■ **REQUIRED WORK**
[A] Using the pension posts, decide whether each of these statements agrees with them: (i) the $603M budgeted last year for Never Never Land was used; (ii) the Comptroller stopped posting the general quarterly reports on his web site in 2005; (iii) NYCERS trustees see the actual contracts with the investment managers. Answer yes or no for each, and quote the words from the pension posts that decide it.
[B] Pick up the pension posts after their final sentence and keep writing.

■ **PASSAGE FOR REVIEW**

Wednesday, May 25, 2011

Where the City's Pension Money Goes - FY-2012

For FY-2012, the city has budgeted the following amounts for the five pension funds. As of June 30, 2009, the very efficient NYCERS actuary reported the number of members and retirees of the the five pension which I have also included.

SystemCity AmountsAll MembersAll Retiree
TRS: $2,658.6M129,308 70,825
Never Never Land: $950.9M******

Never Never Land is my nick name for a contingency fund which the city claims it might need. That is in contrast to teachers, and fire houses. Last year $603M was budgeted for Never Never Land and never used.

Note: Only 55%, approximately, of the NYCERS members & retirees are city workers.

Monday, May 23, 2011

Private Equity Underwater

Recently, I have been trying to get NYCERS to turn over the detail quarterly reports of the performance of the NYCERS private equity and real estate investments.

Note: These investments are generally limited partnerships where NYCERS pays two percent annual fees and 20% of the profits to the general partner in return for 2 to 3% above the S&P 500 index. The trustees, however, never see the actual contracts with these investment managers and they really don’t know what the details are. NYCERS has been investing in limited partnerships since FY-2000. Hevesi was the NYC Comptroller and the NYCERS designated investment manager at that time. Hevesi was instrumental in moving the real control of the investment contracts from the trustees to the Comptroller’s office.

NYCERS gets these reports from the Comptroller’s office. The reports are written by investment consultants that are under contract to NYCERS. NYCERS refuses to make these reports public. My opinion is that the data in the reports are extremely embarrassing and that, while some investments are doing well, others are a disaster, for example: Shamrock Capital.

As of June 30, 2010, the alleged value of these investments, aka “fair market” value, was $3.4B according to the Comptroller’s general quarterly report. Since there are no independent market values for these assets, any stated value is just a guess. The Comptroller stopped putting the general quarterly reports on his web site in 2005. The last one posted was for the March 31, 2005 quarter.

NYCERS, however, must file annual NY State Insurance Department Reports (SIR) as of June 30 of every year on March 1 of the following year. Interestingly the SIR requires that NYCERS list all private equity investments along with their actual costs and their fair values.

■ **GIVEN INFORMATION**

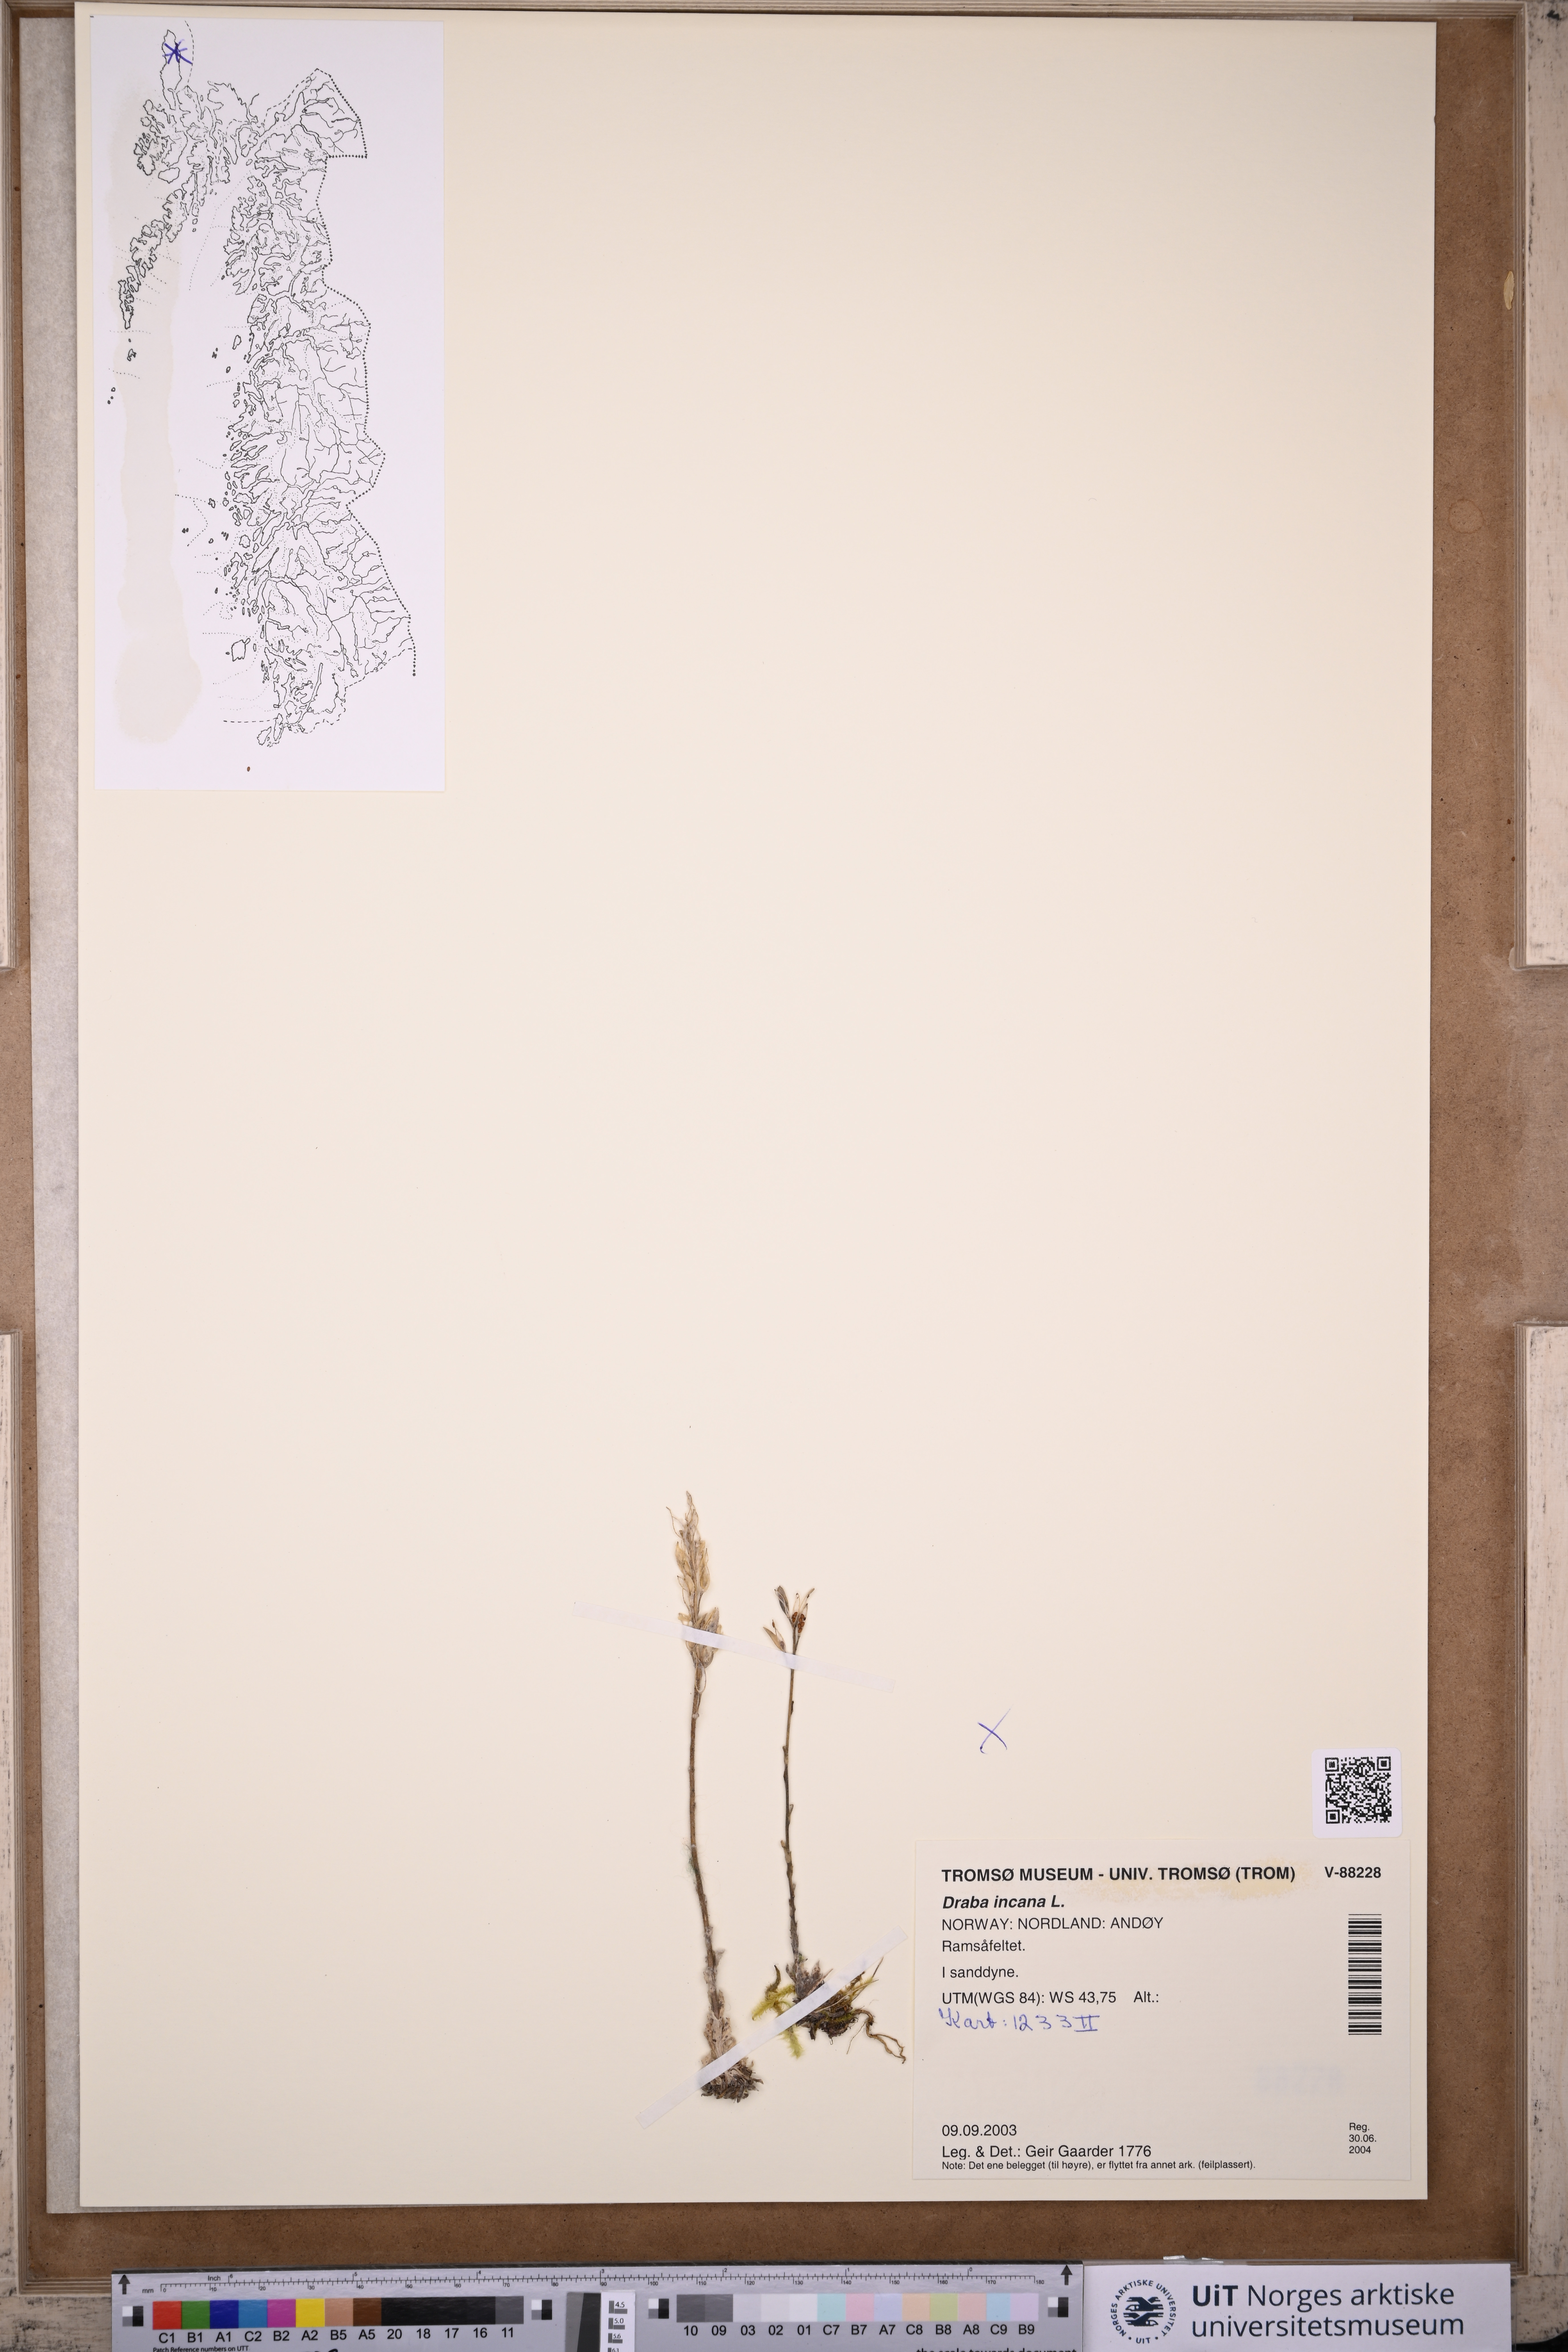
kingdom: Plantae
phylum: Tracheophyta
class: Magnoliopsida
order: Brassicales
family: Brassicaceae
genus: Draba
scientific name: Draba incana
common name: Hoary whitlow-grass
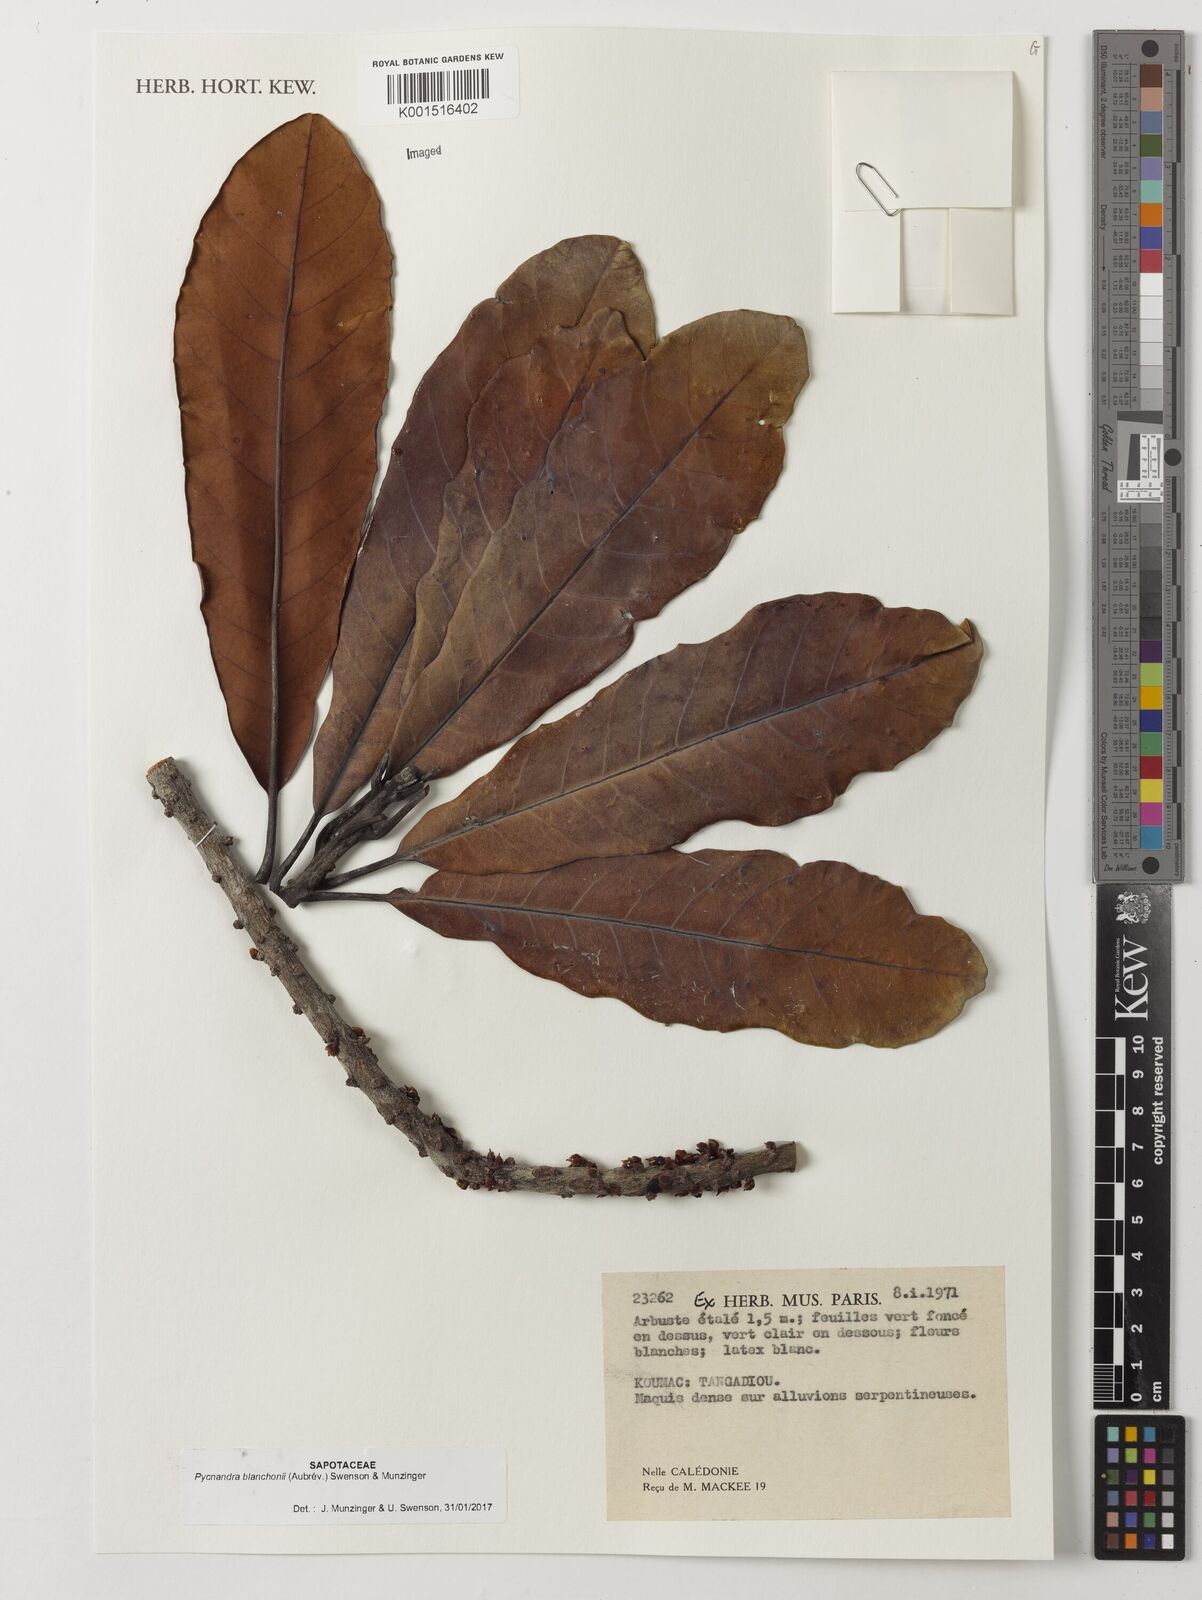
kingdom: Plantae
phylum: Tracheophyta
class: Magnoliopsida
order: Ericales
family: Sapotaceae
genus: Pycnandra
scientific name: Pycnandra blanchonii
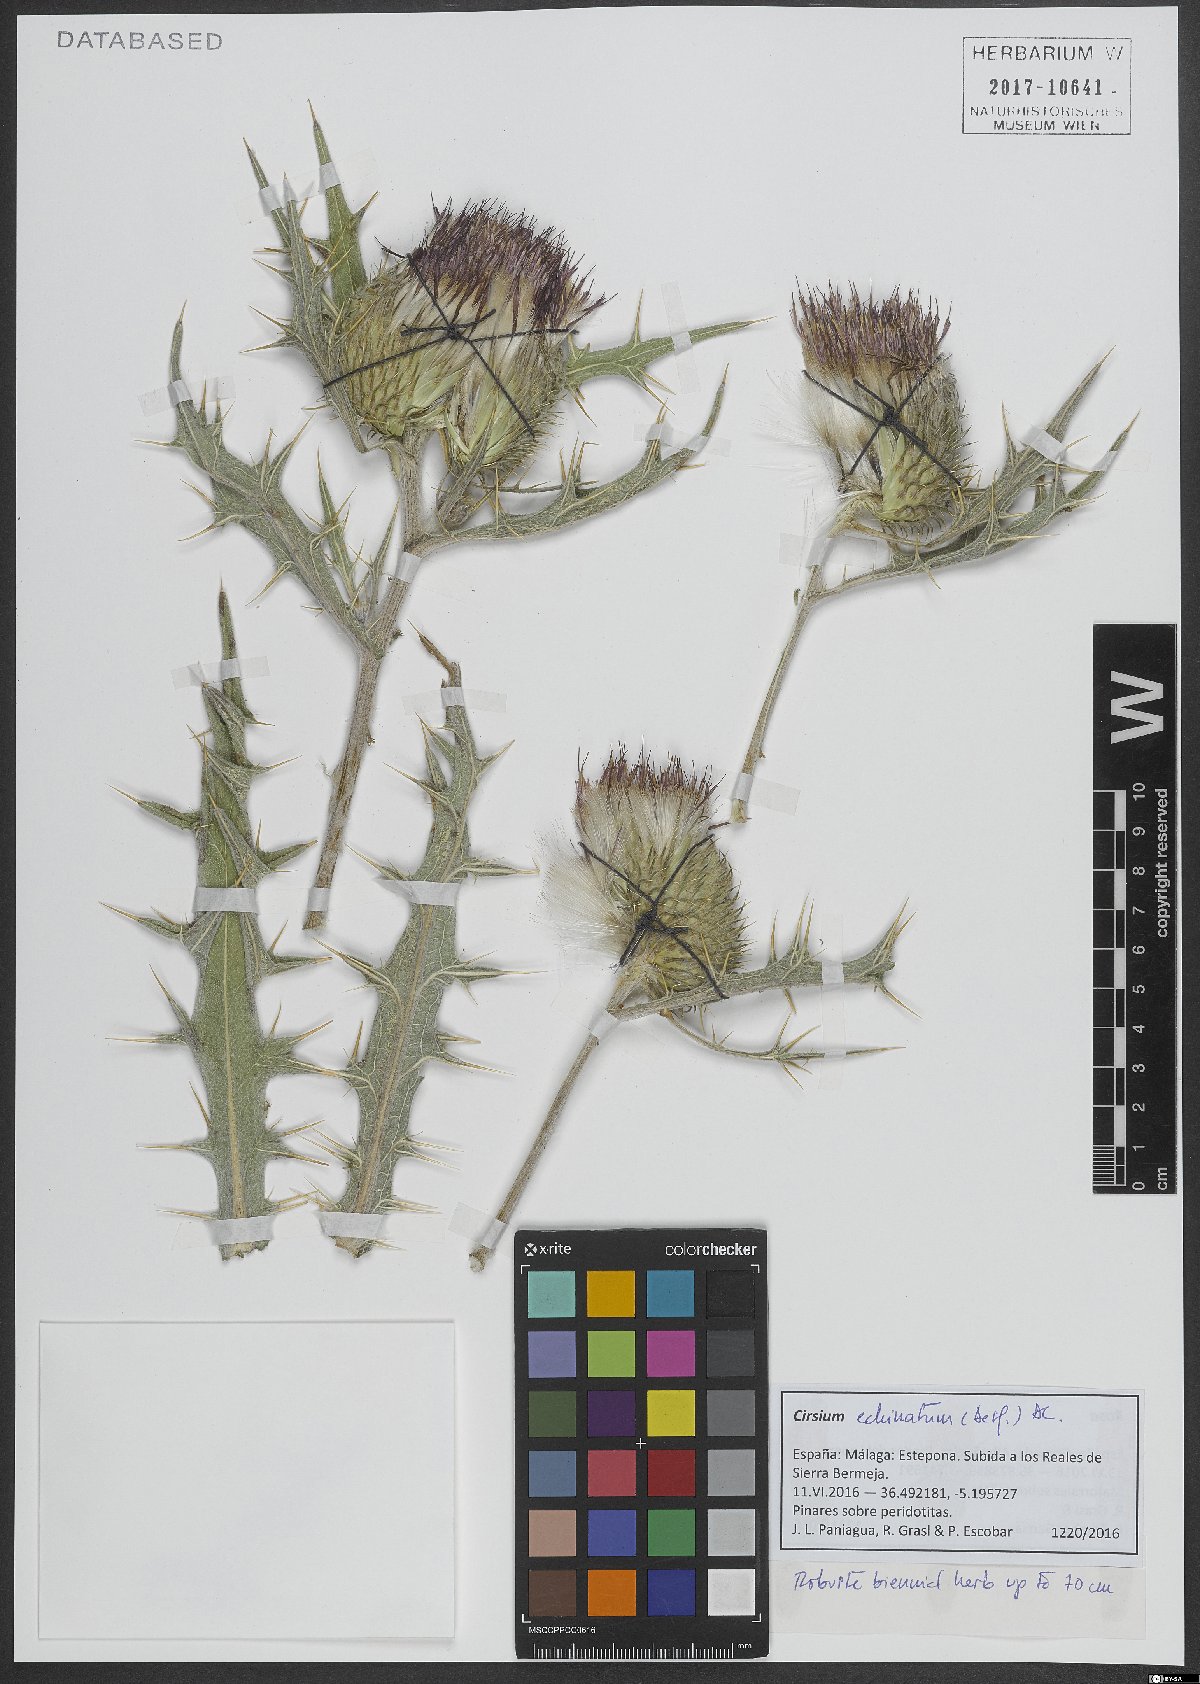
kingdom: Plantae
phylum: Tracheophyta
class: Magnoliopsida
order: Asterales
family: Asteraceae
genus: Lophiolepis
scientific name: Lophiolepis echinata
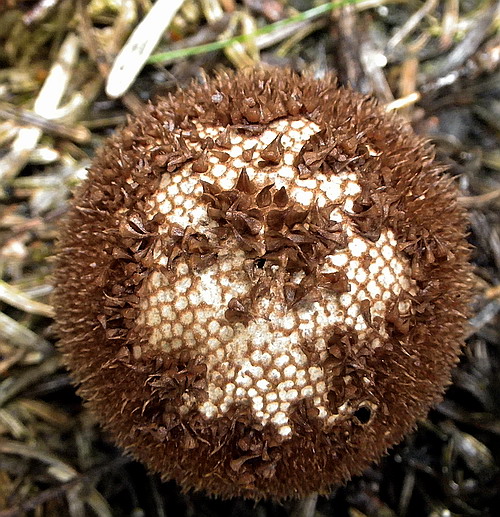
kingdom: Fungi
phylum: Basidiomycota
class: Agaricomycetes
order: Agaricales
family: Lycoperdaceae
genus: Lycoperdon
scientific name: Lycoperdon nigrescens
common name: sortagtig støvbold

■ **SOLVED TASKS**
[A]
(i) No: "Last year $603M was budgeted for Never Never Land and never used."
(ii) Yes: "The Comptroller stopped putting the general quarterly reports on his web site in 2005."
(iii) No: "The trustees, however, never see the actual contracts with these investment managers"

[B]
The NYCERS SIR for June 30, 2010 states that the actual cost of private equity investments was $4.48B and their fair value is $4.12B. After investing for 11 years, NYCERS is underwater with a -8.0% loss on its private equity investments. NYCERS Russell 3000 index performance for the last 10 years is -0.9%. The good news is the 10 year loss for private equity as of June 30, 2009 was -15%.

What is truly insulting about this comparison is that NYCERS paid the private equity managers $108.1M in FY-2010 and only $535,817 to it two Russell 3000 index managers who managed $8.56B.

As a postscript, I have very little confidence in the accuracy of these figures because of the lack of internal control of the accounting of investment activity at NYCERS.

Wednesday, May 11, 2011

Where Did the $603M Go?

Last year as part of the the city's pension budget of $7.481B, there was a contigency reserve of $603M. It was supposed to cover modifications to actuarial assumptions that were to be enacted into law. It now appears that $603M is not going to be paid to the pension funds. The city's pension cost for FY-2011 is now only $6.883B. I suspect the legislation was delayed. So where did that money go? Did city just save it or did they use it somewhere else?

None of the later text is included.